• _YOUR OBJECTIVE_:
Pull out every line below that contains the word "области".

• _RECORD SET_:

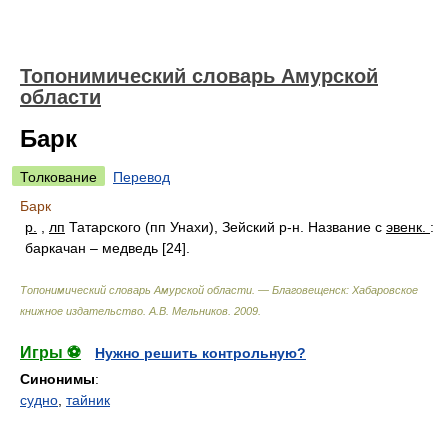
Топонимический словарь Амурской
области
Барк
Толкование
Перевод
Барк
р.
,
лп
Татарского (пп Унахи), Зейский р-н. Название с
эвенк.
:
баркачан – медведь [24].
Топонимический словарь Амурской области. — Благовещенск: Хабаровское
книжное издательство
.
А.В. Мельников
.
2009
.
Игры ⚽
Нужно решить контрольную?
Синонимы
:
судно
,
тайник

--

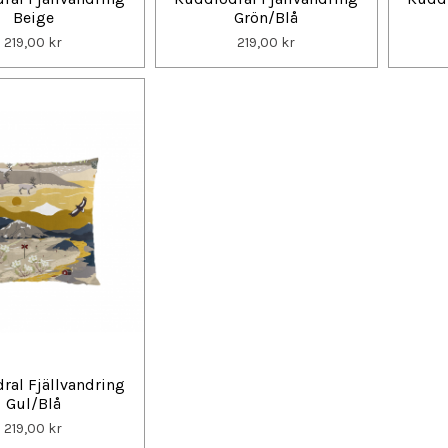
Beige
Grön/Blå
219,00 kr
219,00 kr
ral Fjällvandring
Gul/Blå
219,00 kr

• _RESPONSE_:
области
Топонимический словарь Амурской области. — Благовещенск: Хабаровское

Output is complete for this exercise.